Much depends on the nature of the enemy response. A long and violent battle in Baghdad this week, which lasted 11 hours and occurred not far from the protected Green Zone, may be a sign of things to come. "It was the most intense combat I have ever seen," an Army Stryker Brigade officer, in Iraq on his third tour, told The Washington Post.

Risks of embedding with Iraqi forces

The essence of the new strategy is the embedding of US forces with Iraqi units to go after enemy enclaves in Baghdad and the surrounding area.

White House officials insist that US forces will be strictly under US command.

"There is not going to be the opportunity for Iraqis to be giving direct orders to the United States," a senior administration official said at the White House before the president's speech.

But embedding also commits US troops to what could be a more complicated and longer-term engagement in Iraq.

"Like the proposal to use US forces to hold neighborhoods in Baghdad, embedding signals a sliding backward into greater US involvement rather than progress toward a self-sustaining Iraqi security system," says military analyst Loren Thompson of the Lexington Institute think tank.
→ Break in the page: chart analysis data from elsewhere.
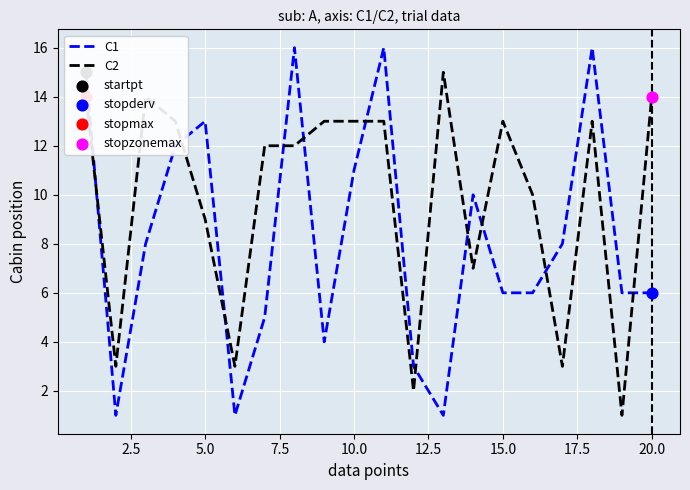

Which series has the largest range (max minus min)?

C1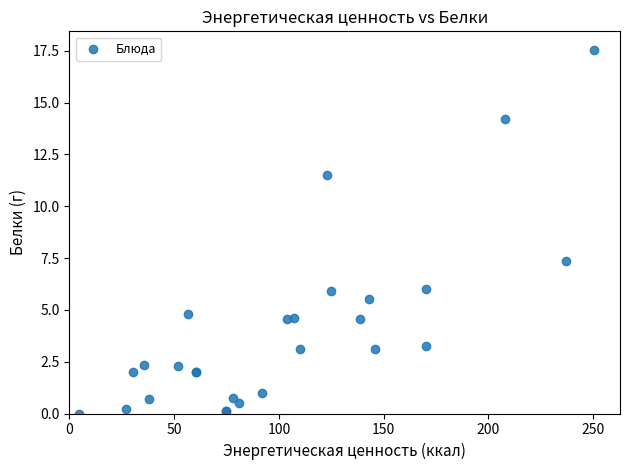

What Y value in the scatter plot is closest to 8?

7.4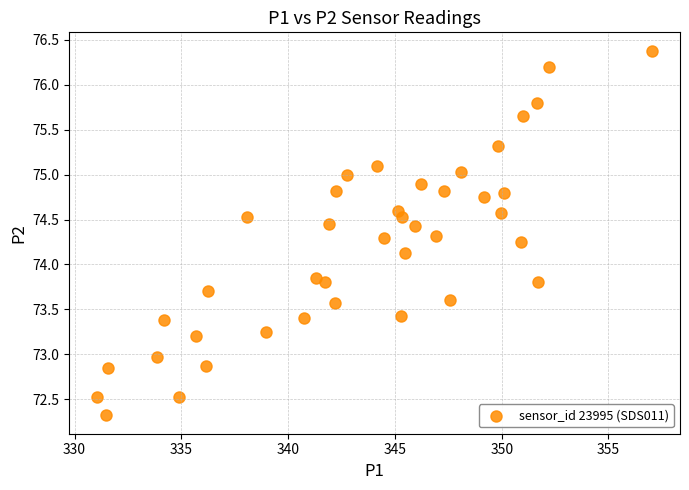

What is the range of X values (max minus min)?

26.0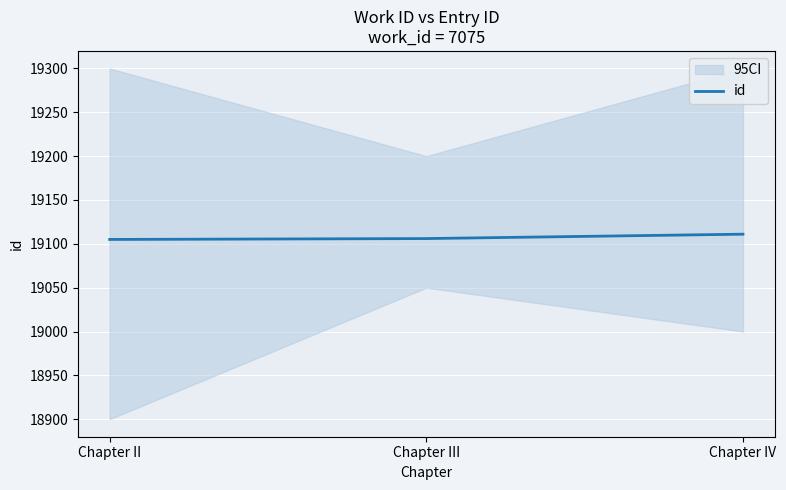

Reading left to right, transcribe all the data shown in this chart.

19105	19106	19111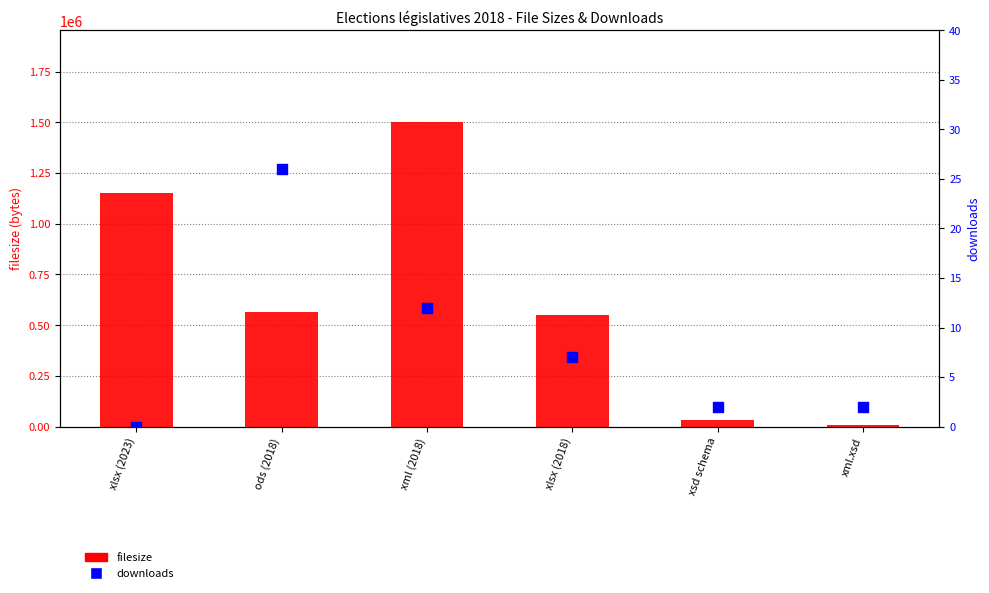

What is the total value across all series at xlsx (2023)?

1153298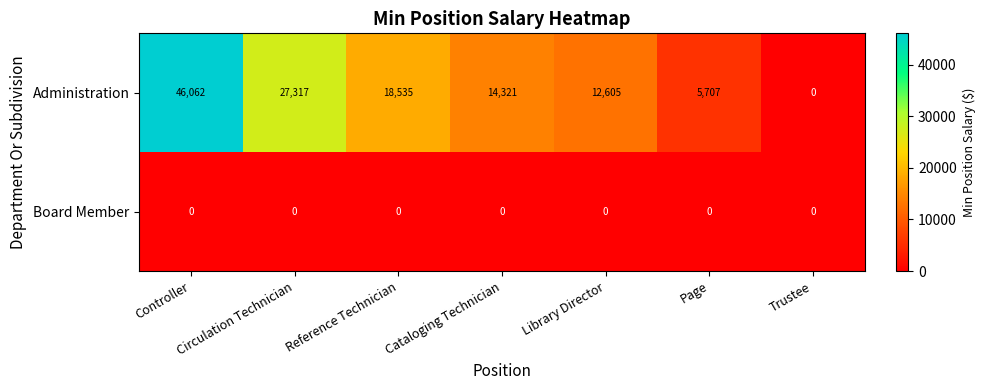

Which series has the largest total across all categories?

Administration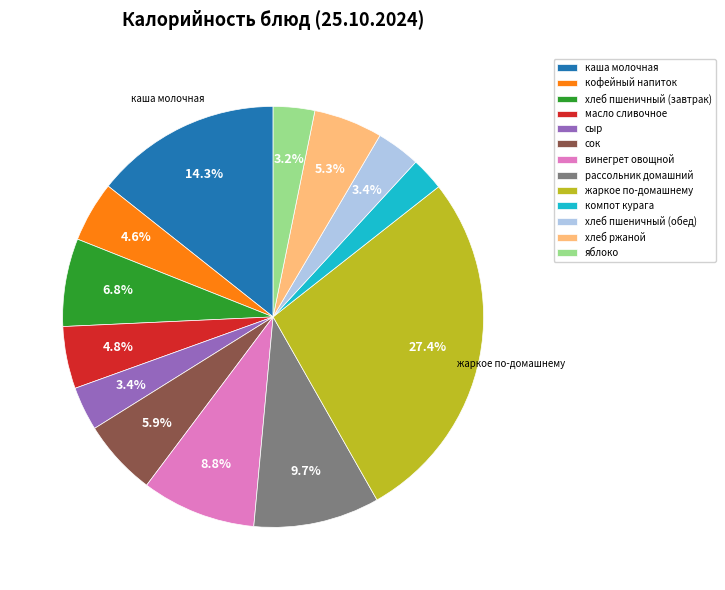

The каша молочная slice represents 1% of the pie. True or false?

False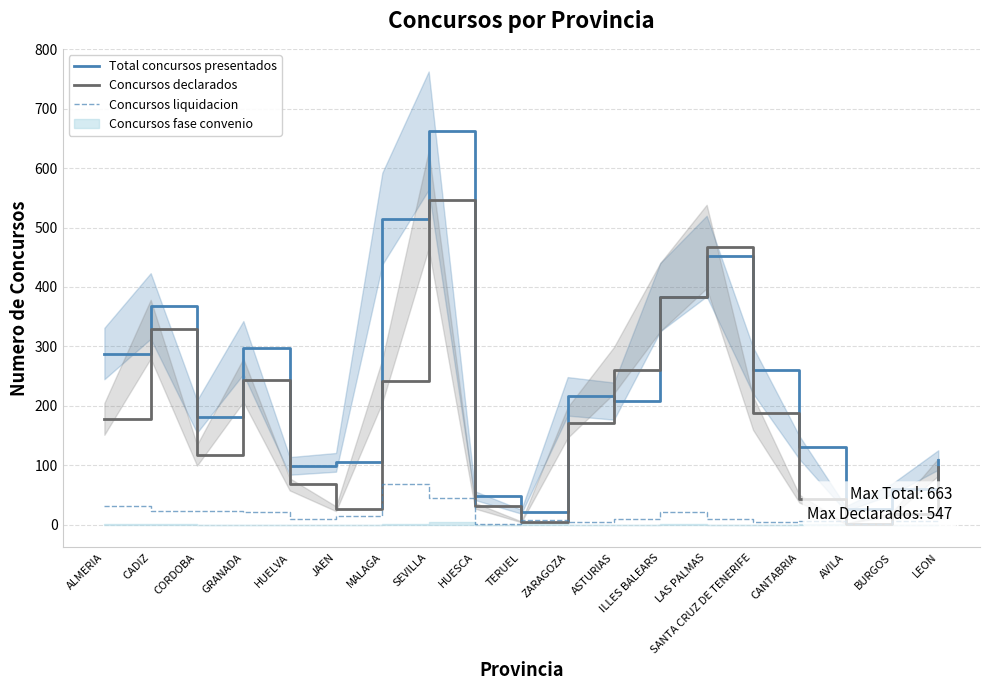

Where do Total concursos presentados and Concursos declarados first cross each other?

ZARAGOZA and ASTURIAS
While many military experts see the possibility of some successes, the greater challenges of counterinsurgency remain.

"If the tactics implementing this strategy are directed toward chasing and killing insurgents, which in turn require information from the population, the addition of 17,500 US troops will help," says retired Army Col. Dan Smith, referring to the five additional combat brigades going to Baghdad as part of the overall 21,500 troops that are Bush's total surge effort.

"But to gain the confidence of the Iraqi people, to convince them that the insurgents will not retaliate, requires developing a degree of trust that simply doesn't exist," says Colonel Smith, a military analyst with the Friends Committee on National Legislation in Washington.

Others note that even with the additional troops, the ratio of well-trained and reliable soldiers to Baghdad's population of 6 million is less than war planners say is needed to quell sectarian violence.

"He is adding just enough forces and publicizing it to make the Iraqi resistance rise to the challenge," says national security analyst Ivan Eland of the Independent Institute think tank. "He will also increase US casualties by embedding the troops with the Iraqis. US forces will no longer go back to their fortified bases at night. A previous increase in the forces ... led to increased resistance."

Iran a factor in the plan?

The president's new strategy for Iraq has a broader context – militarily and diplomatically.

One retired senior military officer looks at more forces going to the region, including Patriot missile batteries and equipment to counter antiship mines (neither of which would be useful against Sunni insurgents or Shiite militias in Iraq) and concludes that the Bush administration may have a broader agenda.

"The subtext of the speech tells me this is about Iran," says retired Air Force Col. Sam Gardiner.

Speaking to the House Armed Services Committee Thursday, Secretary Gates said he wants to increase the military by 92,000 soldiers and marines over the next five years, bringing the overall total to 202,000 marines and 547,000 Army soldiers.

"We should recognize that while it may take some time for these troops to become available for deployment, it is important that our men and woman in uniform know that additional manpower and resources are on the way," Gates said at a White House news conference.

But recruiting and training fresh troops may not relieve immediate problems, some analysts warn.

"The US military cannot sustain a higher level of commitment in Iraq without undercutting the capability to cope with crises in other places," says Mr. Thompson of the Lexington Institute. "Quick-reaction forces such as the 82nd Airborne Division are being tied down, and the whole force is being worn down. It is now obvious that the nation needs a bigger Army, but because the Bush administration failed to act years ago, there is no hope of generating usable recruits anytime soon."